**WHAT IS NEEDED:** Scan the data below for lines holding the word "Limited", and copy each line found.

++++++++

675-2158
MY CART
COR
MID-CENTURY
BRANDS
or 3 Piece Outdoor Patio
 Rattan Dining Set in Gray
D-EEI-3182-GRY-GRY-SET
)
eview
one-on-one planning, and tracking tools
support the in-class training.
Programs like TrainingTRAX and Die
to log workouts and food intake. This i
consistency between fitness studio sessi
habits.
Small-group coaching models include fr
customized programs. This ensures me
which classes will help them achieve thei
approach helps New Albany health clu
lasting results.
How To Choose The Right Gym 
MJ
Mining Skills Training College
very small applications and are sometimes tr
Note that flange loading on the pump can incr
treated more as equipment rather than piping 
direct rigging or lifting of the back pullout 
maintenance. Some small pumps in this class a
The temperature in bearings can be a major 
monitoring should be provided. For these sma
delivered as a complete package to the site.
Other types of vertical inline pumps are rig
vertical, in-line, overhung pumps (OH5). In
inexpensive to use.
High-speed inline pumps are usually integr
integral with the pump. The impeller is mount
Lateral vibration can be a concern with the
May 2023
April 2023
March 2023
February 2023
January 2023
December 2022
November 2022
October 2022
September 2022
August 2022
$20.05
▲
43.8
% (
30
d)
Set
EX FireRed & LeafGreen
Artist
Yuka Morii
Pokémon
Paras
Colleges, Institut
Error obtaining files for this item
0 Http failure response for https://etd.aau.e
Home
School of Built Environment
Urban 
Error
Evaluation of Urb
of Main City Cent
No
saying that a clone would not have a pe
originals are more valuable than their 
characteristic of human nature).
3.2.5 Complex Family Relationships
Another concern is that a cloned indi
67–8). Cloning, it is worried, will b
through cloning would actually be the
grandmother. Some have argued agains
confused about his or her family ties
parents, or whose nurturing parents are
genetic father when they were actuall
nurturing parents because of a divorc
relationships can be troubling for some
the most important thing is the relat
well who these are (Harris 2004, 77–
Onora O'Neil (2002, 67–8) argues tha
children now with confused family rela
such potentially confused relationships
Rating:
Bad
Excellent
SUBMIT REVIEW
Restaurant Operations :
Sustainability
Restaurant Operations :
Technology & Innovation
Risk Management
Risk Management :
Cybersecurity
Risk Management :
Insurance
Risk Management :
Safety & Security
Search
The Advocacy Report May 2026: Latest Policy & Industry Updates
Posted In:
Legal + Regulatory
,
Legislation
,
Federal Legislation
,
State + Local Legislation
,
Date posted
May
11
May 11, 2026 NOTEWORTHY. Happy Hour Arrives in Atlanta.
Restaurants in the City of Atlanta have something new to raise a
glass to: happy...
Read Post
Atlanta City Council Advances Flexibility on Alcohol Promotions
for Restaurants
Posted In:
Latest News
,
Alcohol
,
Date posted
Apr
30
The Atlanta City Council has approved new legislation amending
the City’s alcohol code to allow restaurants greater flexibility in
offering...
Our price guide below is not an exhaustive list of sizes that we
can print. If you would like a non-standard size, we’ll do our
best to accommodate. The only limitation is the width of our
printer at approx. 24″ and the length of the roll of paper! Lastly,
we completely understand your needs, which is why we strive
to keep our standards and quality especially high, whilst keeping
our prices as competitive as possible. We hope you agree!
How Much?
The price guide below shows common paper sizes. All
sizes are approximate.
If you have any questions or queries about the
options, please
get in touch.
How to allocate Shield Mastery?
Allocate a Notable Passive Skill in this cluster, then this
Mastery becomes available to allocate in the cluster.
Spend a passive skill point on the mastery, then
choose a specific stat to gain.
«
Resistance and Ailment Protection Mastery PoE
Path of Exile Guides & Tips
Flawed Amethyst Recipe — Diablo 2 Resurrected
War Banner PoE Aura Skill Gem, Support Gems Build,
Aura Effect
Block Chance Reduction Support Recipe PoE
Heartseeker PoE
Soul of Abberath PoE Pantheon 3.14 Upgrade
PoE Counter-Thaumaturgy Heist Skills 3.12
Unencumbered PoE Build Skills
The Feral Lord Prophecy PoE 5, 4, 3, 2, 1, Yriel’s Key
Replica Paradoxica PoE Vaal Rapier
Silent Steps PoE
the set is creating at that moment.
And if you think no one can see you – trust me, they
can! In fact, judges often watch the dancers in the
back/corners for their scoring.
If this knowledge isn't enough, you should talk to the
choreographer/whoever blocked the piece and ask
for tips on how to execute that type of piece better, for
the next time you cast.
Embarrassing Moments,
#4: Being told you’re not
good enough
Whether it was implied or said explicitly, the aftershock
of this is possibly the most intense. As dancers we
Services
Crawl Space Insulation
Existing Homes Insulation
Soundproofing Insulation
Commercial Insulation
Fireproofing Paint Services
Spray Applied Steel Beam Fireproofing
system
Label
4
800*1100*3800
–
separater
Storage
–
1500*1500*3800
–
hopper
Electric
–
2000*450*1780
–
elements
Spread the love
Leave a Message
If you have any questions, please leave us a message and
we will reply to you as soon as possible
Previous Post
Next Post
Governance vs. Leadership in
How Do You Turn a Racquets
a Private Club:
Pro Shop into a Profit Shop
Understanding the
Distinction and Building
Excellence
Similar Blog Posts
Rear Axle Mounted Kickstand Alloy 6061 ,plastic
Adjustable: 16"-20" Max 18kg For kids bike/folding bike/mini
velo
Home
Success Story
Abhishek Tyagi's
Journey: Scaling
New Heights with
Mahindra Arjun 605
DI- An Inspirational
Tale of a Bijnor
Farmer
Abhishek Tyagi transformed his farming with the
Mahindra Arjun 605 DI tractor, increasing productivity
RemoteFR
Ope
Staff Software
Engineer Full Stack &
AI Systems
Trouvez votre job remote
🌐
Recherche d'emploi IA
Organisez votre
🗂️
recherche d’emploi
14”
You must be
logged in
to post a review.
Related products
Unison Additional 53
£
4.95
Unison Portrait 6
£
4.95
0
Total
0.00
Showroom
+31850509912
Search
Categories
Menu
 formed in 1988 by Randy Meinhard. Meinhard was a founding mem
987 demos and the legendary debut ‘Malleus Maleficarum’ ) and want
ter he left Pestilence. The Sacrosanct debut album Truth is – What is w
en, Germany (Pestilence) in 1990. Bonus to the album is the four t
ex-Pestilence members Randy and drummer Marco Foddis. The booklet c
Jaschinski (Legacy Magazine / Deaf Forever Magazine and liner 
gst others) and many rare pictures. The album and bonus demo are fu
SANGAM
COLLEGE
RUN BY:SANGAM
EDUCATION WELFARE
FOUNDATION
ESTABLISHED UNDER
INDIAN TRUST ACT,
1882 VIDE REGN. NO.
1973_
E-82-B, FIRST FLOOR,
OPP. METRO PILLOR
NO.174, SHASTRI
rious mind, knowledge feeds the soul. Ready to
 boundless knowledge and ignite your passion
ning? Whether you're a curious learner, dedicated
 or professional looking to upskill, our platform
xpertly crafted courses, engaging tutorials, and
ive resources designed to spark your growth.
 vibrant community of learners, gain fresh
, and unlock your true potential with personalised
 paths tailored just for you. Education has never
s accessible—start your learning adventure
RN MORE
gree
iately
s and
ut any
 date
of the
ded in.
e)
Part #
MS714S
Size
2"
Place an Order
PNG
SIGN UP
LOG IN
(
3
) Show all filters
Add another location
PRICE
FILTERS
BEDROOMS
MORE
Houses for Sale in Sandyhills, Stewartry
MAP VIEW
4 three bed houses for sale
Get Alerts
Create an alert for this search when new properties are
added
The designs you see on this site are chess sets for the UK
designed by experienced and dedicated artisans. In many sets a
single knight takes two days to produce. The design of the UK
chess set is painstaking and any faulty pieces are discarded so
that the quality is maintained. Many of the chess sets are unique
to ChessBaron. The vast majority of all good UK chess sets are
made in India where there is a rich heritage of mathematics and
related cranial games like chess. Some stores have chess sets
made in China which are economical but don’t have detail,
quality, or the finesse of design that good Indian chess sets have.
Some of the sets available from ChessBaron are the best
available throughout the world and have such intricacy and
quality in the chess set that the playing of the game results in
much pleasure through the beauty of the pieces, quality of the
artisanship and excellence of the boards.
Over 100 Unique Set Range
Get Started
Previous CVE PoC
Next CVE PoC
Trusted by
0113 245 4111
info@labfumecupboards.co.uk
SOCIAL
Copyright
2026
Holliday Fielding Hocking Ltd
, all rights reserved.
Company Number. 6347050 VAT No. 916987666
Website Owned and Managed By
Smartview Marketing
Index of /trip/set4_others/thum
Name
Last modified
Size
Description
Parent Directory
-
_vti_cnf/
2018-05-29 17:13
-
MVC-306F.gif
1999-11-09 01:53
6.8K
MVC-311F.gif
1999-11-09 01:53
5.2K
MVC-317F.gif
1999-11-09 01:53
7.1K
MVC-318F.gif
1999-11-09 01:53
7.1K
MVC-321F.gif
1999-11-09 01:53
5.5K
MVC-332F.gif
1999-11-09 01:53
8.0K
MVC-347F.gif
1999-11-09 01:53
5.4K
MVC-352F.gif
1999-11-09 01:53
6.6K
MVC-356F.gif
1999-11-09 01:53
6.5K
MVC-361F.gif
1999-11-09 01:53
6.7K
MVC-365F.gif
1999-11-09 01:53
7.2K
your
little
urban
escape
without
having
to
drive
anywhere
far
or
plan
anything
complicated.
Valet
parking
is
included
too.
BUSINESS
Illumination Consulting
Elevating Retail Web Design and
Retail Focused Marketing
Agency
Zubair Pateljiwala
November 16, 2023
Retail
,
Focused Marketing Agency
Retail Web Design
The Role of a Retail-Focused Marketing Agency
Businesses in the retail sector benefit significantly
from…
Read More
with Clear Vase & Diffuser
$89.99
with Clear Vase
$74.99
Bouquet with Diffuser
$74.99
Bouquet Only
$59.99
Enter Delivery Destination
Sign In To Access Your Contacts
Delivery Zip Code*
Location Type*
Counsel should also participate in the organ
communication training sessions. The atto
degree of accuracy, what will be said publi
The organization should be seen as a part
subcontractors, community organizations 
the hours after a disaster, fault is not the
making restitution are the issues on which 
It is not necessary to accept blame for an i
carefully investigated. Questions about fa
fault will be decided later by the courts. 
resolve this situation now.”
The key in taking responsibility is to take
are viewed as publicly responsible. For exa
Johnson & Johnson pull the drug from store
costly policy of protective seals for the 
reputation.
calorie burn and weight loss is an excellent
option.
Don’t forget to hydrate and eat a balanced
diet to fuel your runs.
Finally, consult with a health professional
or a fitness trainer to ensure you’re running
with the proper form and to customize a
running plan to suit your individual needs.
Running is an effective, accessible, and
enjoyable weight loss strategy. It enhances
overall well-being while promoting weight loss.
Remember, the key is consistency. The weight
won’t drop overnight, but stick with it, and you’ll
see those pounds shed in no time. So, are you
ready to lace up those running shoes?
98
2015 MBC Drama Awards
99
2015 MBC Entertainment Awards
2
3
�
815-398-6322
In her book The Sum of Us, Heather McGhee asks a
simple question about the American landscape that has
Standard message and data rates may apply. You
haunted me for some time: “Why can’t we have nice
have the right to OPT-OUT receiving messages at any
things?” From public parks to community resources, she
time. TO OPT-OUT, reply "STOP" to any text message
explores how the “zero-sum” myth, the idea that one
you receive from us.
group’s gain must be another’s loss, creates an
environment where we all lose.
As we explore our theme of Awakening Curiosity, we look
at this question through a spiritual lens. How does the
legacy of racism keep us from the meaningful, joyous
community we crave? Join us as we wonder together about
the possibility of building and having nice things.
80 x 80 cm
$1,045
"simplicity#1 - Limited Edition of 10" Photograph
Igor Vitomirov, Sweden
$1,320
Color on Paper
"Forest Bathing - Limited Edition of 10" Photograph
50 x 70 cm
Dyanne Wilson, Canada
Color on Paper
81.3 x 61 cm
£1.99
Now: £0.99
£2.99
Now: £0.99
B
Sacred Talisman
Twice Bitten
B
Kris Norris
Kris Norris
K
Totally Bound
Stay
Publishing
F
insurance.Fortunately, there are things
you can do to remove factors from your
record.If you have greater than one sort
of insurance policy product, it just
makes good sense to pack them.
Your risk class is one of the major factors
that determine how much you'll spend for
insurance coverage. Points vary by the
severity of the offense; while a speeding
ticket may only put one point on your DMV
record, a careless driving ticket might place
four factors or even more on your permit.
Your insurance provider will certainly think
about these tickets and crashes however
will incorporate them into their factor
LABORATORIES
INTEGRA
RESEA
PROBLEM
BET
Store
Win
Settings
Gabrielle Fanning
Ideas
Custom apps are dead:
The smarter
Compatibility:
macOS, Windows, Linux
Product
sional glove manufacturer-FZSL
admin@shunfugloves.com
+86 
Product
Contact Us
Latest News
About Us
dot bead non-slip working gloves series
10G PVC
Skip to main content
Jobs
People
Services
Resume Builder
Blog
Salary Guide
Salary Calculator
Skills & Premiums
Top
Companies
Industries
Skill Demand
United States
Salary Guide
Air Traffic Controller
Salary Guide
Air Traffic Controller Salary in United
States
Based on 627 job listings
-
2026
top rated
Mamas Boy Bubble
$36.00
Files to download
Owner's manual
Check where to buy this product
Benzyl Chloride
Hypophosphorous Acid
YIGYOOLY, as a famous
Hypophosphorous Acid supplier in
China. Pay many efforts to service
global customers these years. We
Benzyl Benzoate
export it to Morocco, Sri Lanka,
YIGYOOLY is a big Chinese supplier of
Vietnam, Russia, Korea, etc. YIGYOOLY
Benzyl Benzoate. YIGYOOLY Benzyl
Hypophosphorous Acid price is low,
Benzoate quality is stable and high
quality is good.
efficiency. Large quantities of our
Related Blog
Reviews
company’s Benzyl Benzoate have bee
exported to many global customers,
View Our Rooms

++++++++

**WRITTEN SOLUTION:**
"simplicity#1 - Limited Edition of 10" Photograph
"Forest Bathing - Limited Edition of 10" Photograph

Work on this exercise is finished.